Ужасно жаркая ночь, хуже, чем в Н.-Й. Д. (друг семьи) встречает меня, и через 45 минут мы — на Лаудон-Роуд. О, как мне знакомы этажи и подвалы этого дома! Первые слова Наташи: «Что именно он умрет, невозможно было себе представить». Не могу даже думать о том, чем были для нее четыре последних дня, чем будет сегодняшняя ночь. Все написано у нее в глазах. То же — у детей, Мэтью и Лиззи. Барри (муж Лиззи) достает виски и щедро наливает мне в стакан. Все потеряны. Говорим почему-то о Югославии. Я не мог есть в самолете, все еще не могу. Еще виски, и еще Югославия, и у них здесь уже полночь. Мэтью с Лиззи предлагают, чтобы я ночевал либо в кабинете Стивена, либо у них в мансарде. Но М. забронировала мне номер в отеле, и меня отвозят туда, он в нескольких кварталах.

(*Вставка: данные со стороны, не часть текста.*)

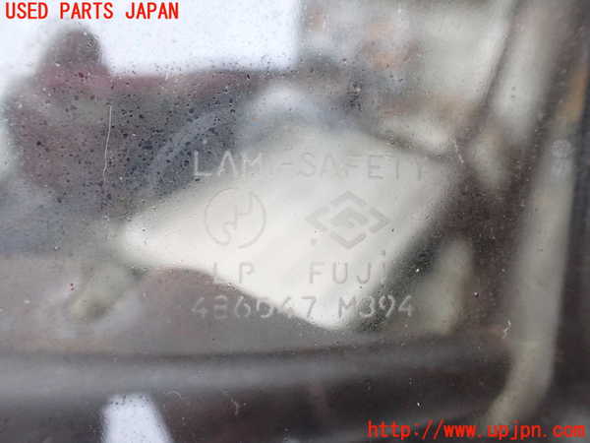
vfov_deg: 46.8
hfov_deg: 60.0
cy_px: 222
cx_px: 295
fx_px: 511
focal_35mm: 30
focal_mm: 5.4
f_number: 2.3
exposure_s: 1/100
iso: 800
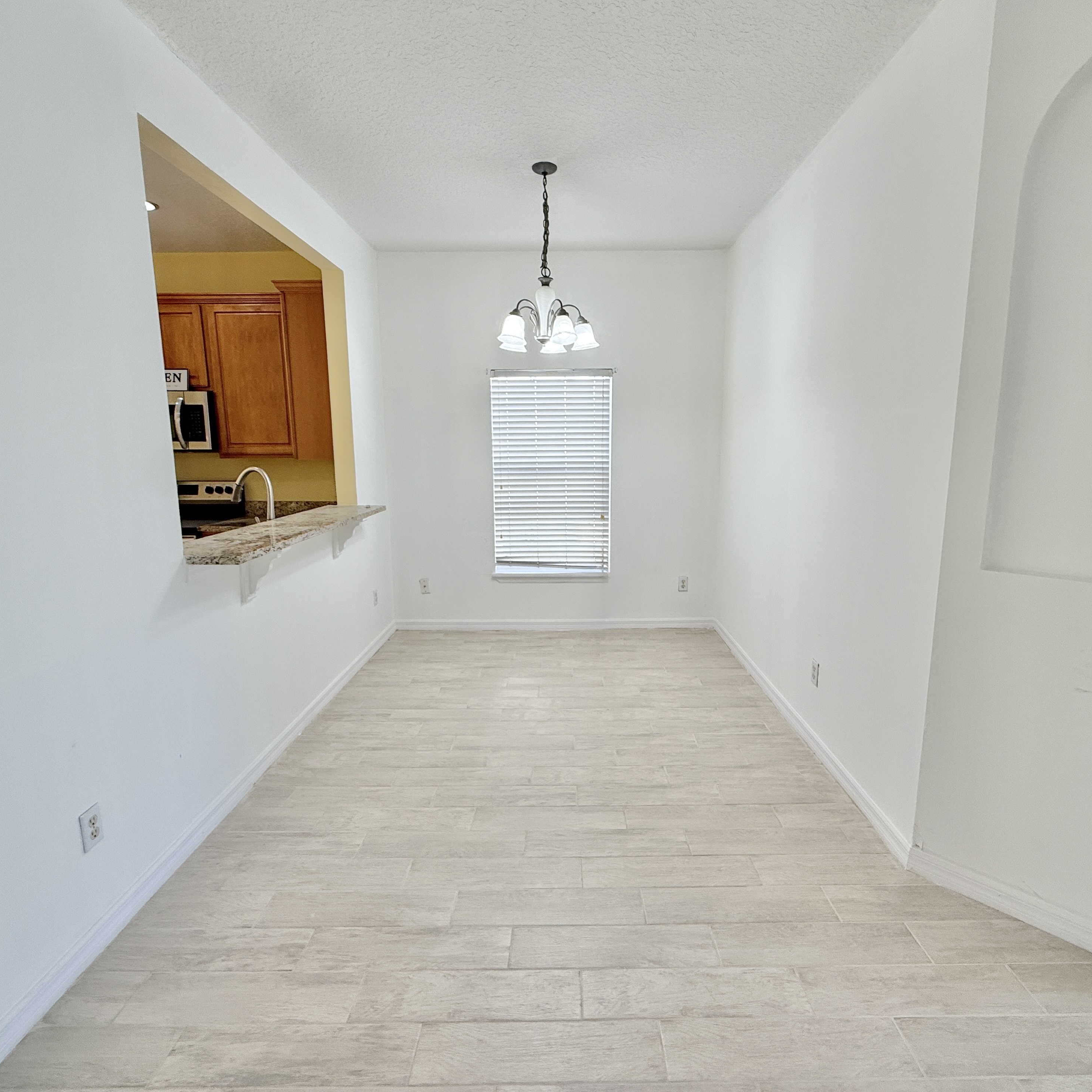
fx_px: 607
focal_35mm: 17
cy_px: 536
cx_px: 570
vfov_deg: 84.0
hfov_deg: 83.9
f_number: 2.2
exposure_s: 1/120
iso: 80
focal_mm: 2.22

Наутро Д. везет всех нас в церковь Св. Марии на Пэддингтон-Грин[521]. Из уважения к моим российским обычаям, Наташа устраивает все так, чтобы я мог увидеть Стивена в открытом гробу. У него суровый вид — готов ко всему, что ждет впереди. Я целую его в лоб, говорю: «Спасибо за все. Передай привет Уистану и моим родителям. Прощай». Помню его ноги, в больнице, высовывающиеся из-под халата: синяки от лопнувших кровеносных сосудов, точно как у моего отца. Отец был старше Стивена на шесть лет. Нет, я прилетел в Лондон не потому, что не присутствовал при его смерти. Хотя это причина не хуже другой. Нет, не поэтому. На самом деле, увидев Стивена в открытом гробу, я чувствую себя намного спокойнее. Наверное, в этом обычае есть что-то терапевтическое. Меня вдруг осеняет, что эта мысль — вполне в духе Уистана. Он был бы здесь, если б мог. Так что почему бы и не я? Даже если я не могу утешить Наташу и детей, я могу их отвлечь. Мэтью ввинчивает болты в крышку гроба. Он борется со слезами, но они берут верх. Ему не поможешь. Да, думаю, и не нужно. Это сыновнее дело.
521
Paddington Green — площадь и сквер в северо-западной части Лондона неподалеку от Лаудон-роуд (Loudoun Road), где жил Спендер. На Паддингтон-грин расположена церковь Сент-Мери (St. Mary).